Tropes in The Hands of Orlac include:

  • An Arm and a Leg: Concert pianist Paul Orlac's hands are destroyed in a train wreck. Knowing that her husband values his hands over his life, his wife Yvonne begs their doctor to do whatever he can to save them. The doctor transplants a pair of hands from a recently executed murderer onto Orlac's arms. However, Orlac soon comes to believe that that his new hands are Evil Hands.
  • Artificial Limbs: Vasseur wears metal prostheses to replace his hands and forearms which were amputated. Actually a case of Obfuscating Disability as the man is not Vasseur at all.
  • Blackmail: Vasseur has some kind of hold over Regine, the Orlacs' maid. He uses this to force her into persuading Orlac that he needs to visit his father. Once there, Orlac walks into a Frame-Up that makes it look like he has murdered his father. Vasseur/Nera plans to use this to extort Orlac for 10 million francs in exchange for not going to the police.
  • Career-Ending Injury: Concert pianist Paul Orlac's hands are irreparably damaged in a train wreck. This leads to him receiving a hand transplant from an executed murderer, and to him gradually coming to believe that he possesses Evil Hands.
  • Clothing-Concealed Injury: Vasseur wears a neckerchief to conceal the scar on his neck that he received when he was guillotined. The scar is actually a fake.

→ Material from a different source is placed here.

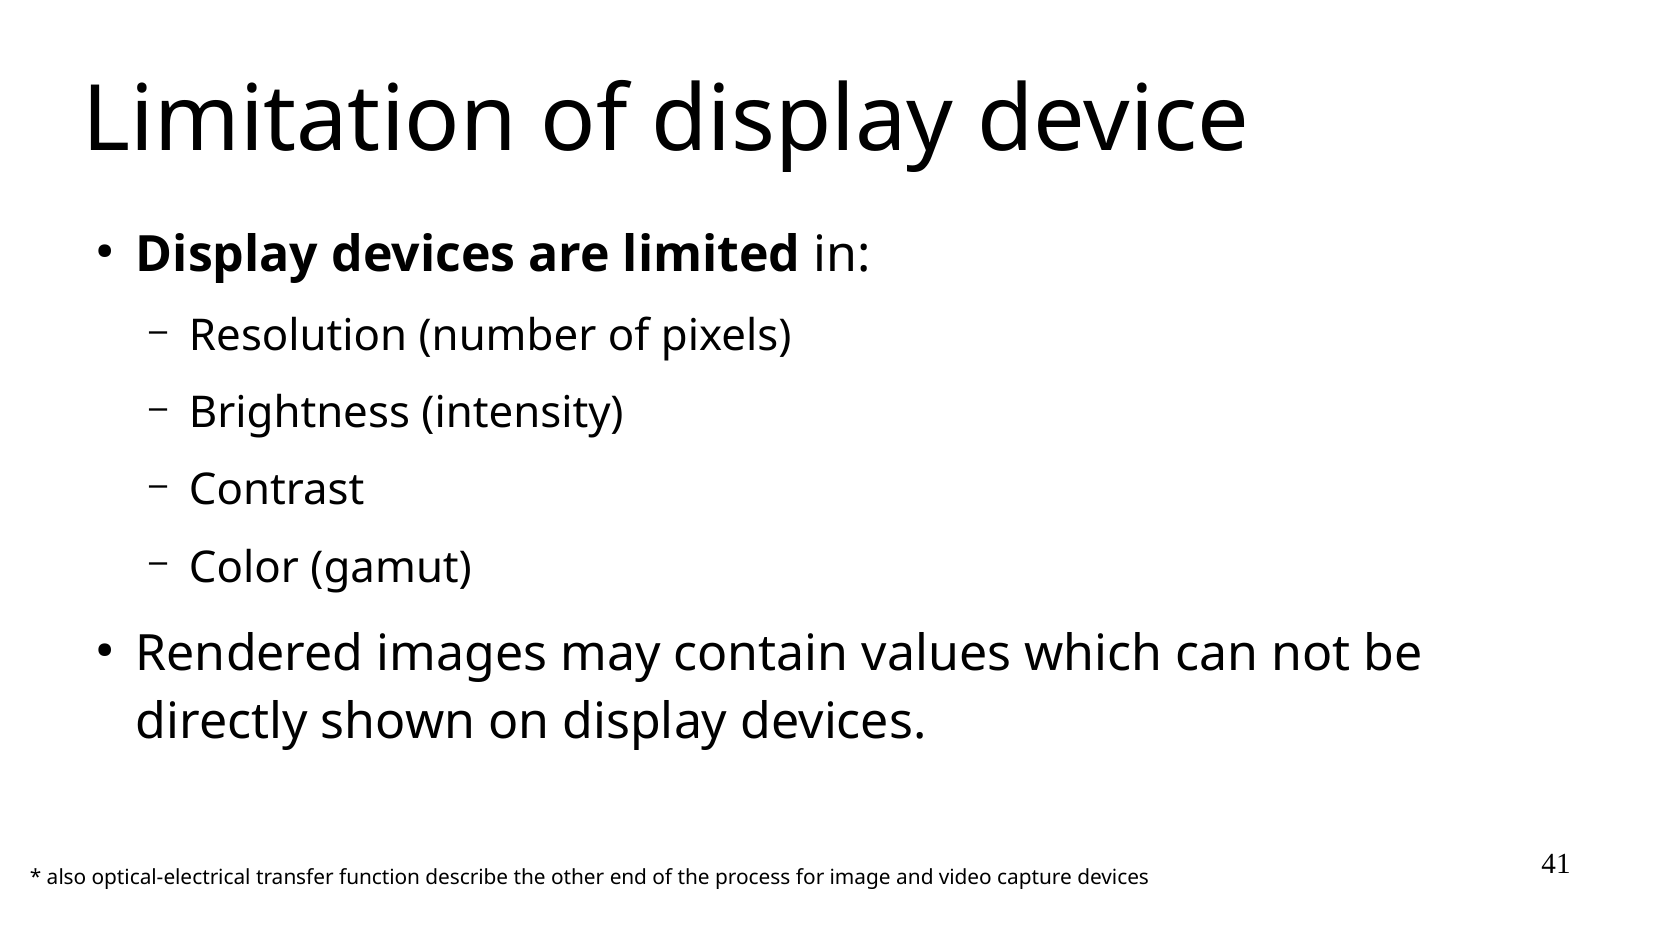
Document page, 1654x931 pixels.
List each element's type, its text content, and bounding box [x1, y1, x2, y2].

title Limitation of display device [82, 37, 1571, 193]
text_box * also optical-electrical transfer function describe the other end of the process for image and video capture devices [15, 855, 1636, 896]
list Display devices are limited in: Resolution (number of pixels) Brightness (intensity) Contrast Color (gamut) Rendered images may contain values which can not be directly shown on display devices. [82, 217, 1571, 758]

  • Con Man: Nera, whom the police describe as one of the most notorious con men in Europe. He is posing as Vasseur, returned from the dead, as part of an elaborate scheme to blackmail Orlac.
  • Conspicuous Trenchcoat: When Orlac sneaks out of the house to investigate Vasseur's crime, he wears a dark overcoat and hat. Even though this is the 1920s when such dress was standard for men, he still stands out like a sore thumb as he is wearing a very dark heavy coat on a bright and sunny day.

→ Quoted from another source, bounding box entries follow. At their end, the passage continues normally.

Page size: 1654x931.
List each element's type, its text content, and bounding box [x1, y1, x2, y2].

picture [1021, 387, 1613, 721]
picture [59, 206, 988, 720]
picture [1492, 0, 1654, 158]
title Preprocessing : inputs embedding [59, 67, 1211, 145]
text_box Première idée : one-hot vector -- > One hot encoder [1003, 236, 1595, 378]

  • Evil Hand: The Trope Maker. Concert pianist Paul Orlac has the hands of an executed murderer grafted on to his arms after his own hands are irreparably damaged in a train wreck. However, he soon discovers that his new hands seem to possess a will of their own.
  • Fingerprinting Air: One of the detectives runs his magnifying glass over a table and can not only detect fingerprints, but identifies them as being those of Vasseur.

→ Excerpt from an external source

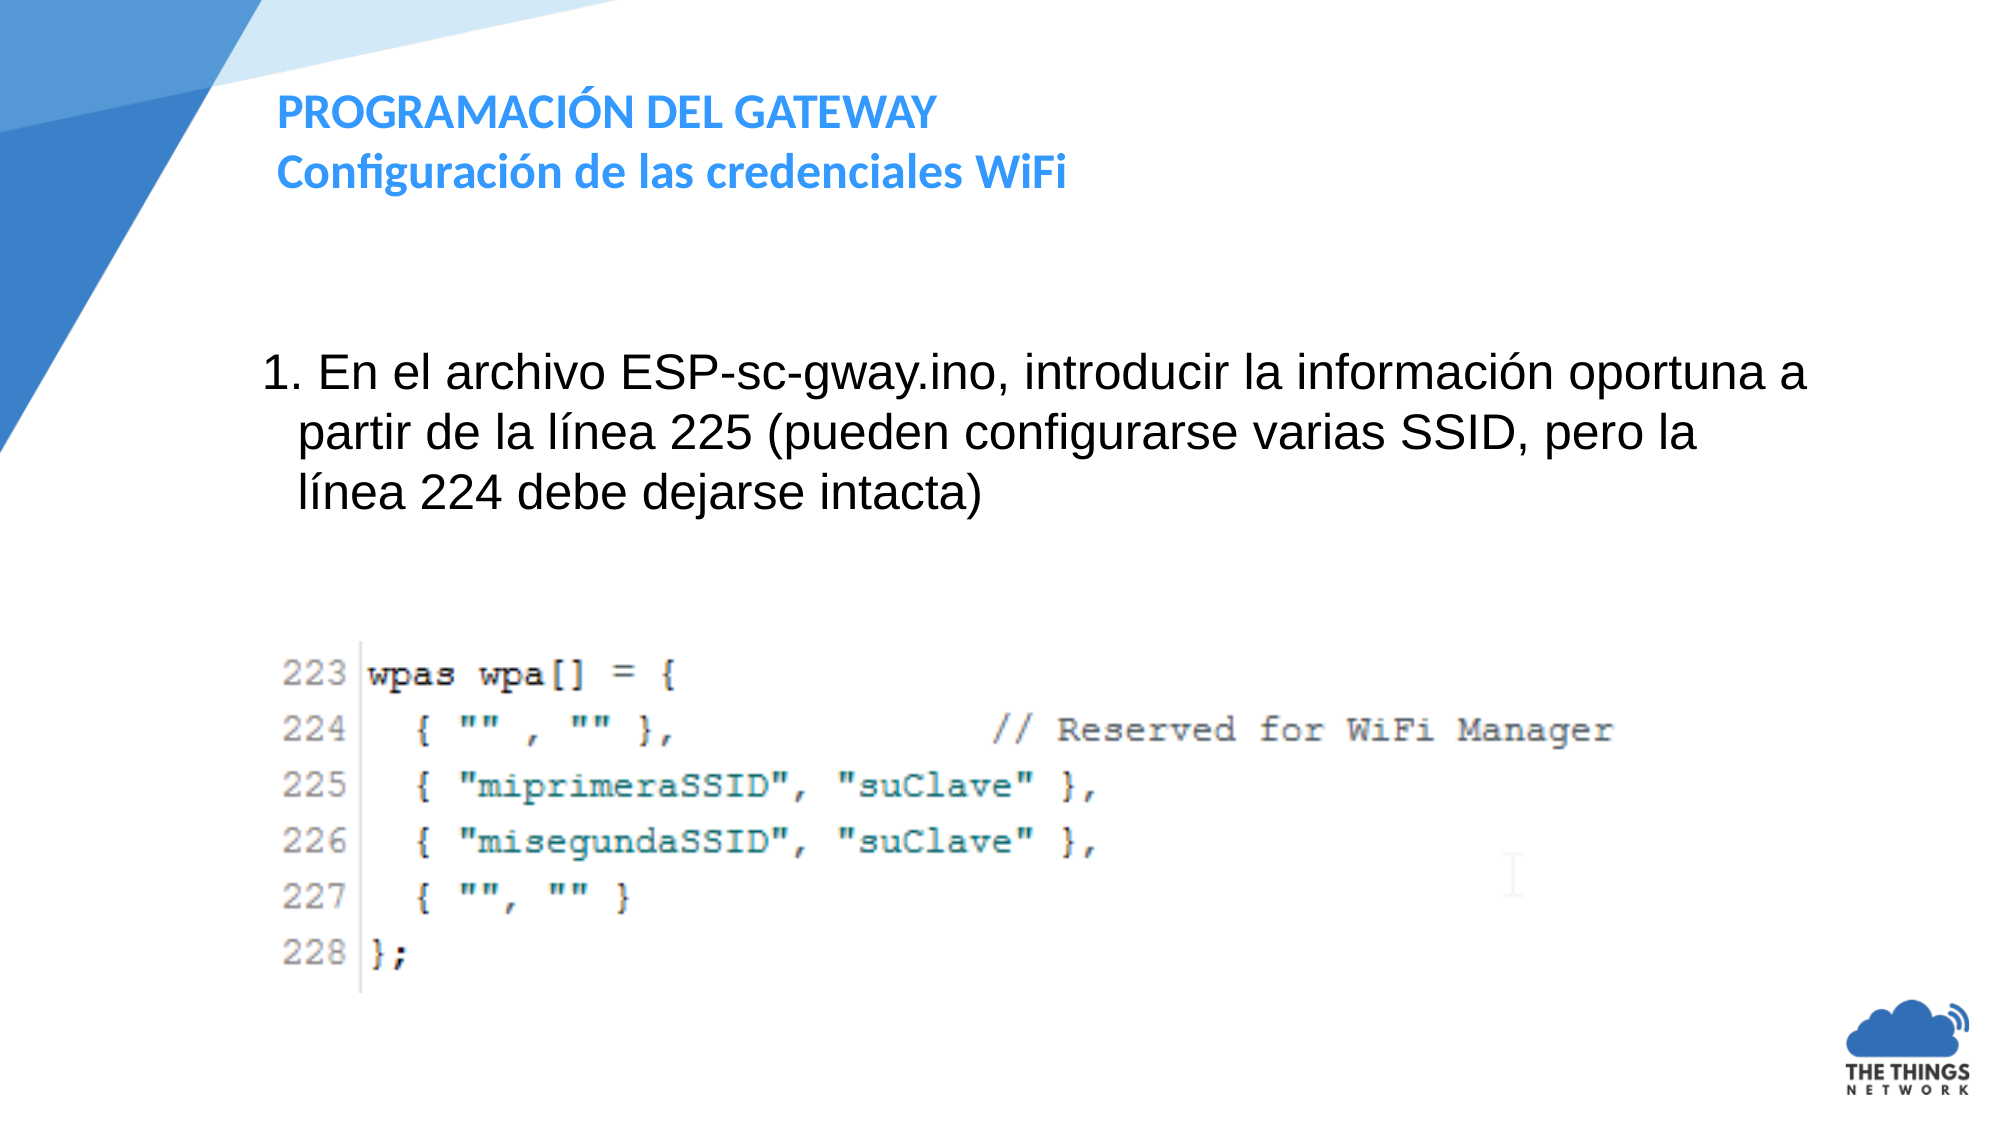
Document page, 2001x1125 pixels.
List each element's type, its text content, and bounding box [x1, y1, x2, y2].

  • Frame-Up: Orlac finds his father stabbed to death with a distinctive knife he had in his possession earlier. The fingerprints of his new hands are all over the crime scene, and the note that lured the old family retainer away is written in Orlac's new handwriting. Due to his Sanity Slippage, Orlac cannot be certain that he didn't do it. However, unlike most characters in this predicament, he chooses to go straight to the police and report the crime rather than trying to conceal it or fleeing. The scene was actually staged by Nera to make Orlac susceptible to blackmail.
  • Gaslighting: Nera has been carefully manipulating things to make Orlac believe that his hands have a mind of their own, so that Orlac will believe that he could have been responsible for his father's murder and be susceptible to blackmail.
  • I Have No Son!: Orlac's father despises his son for reasons that are never established. When Orlac's wife Yvonne goes to him to beg for help because they are on the verge of financial ruin because of Orlac's Career-Ending Injury, the father refuses because he wishes to see his son suffer.
  • The Man They Couldn't Hang: Vasseur claims to have survived being guillotined, and has the scar on his neck to prove it. It's fake.
  • Meaningful Background Event: Nera the blackmailer can be seen moving around with the rescuers during the chaos of the train wreck. Because his character has not been introduced yet, there is no reason to attach any special significance to him, although the camera does linger on him.
  • Obfuscating Disability: While posing as Vasseur, Nera wears fake metal prostheses over his hands and forearms to make it look like his hands have been amputated.
  • Ominous Opera Cape: Vasseur wears an opera cape to conceal his sinister metal hands and forearms.
  • Sanity Slippage: Orlac's sanity starts to slip from the time he wakes up in the hospital with his new hands. He becomes possessed of the desire to kill and believes that along with the hands he has acquired the murderer's predisposition to violence. He decides he can no longer touch anyone with his hands lest he be overwhelmed by the compulsion to kill them.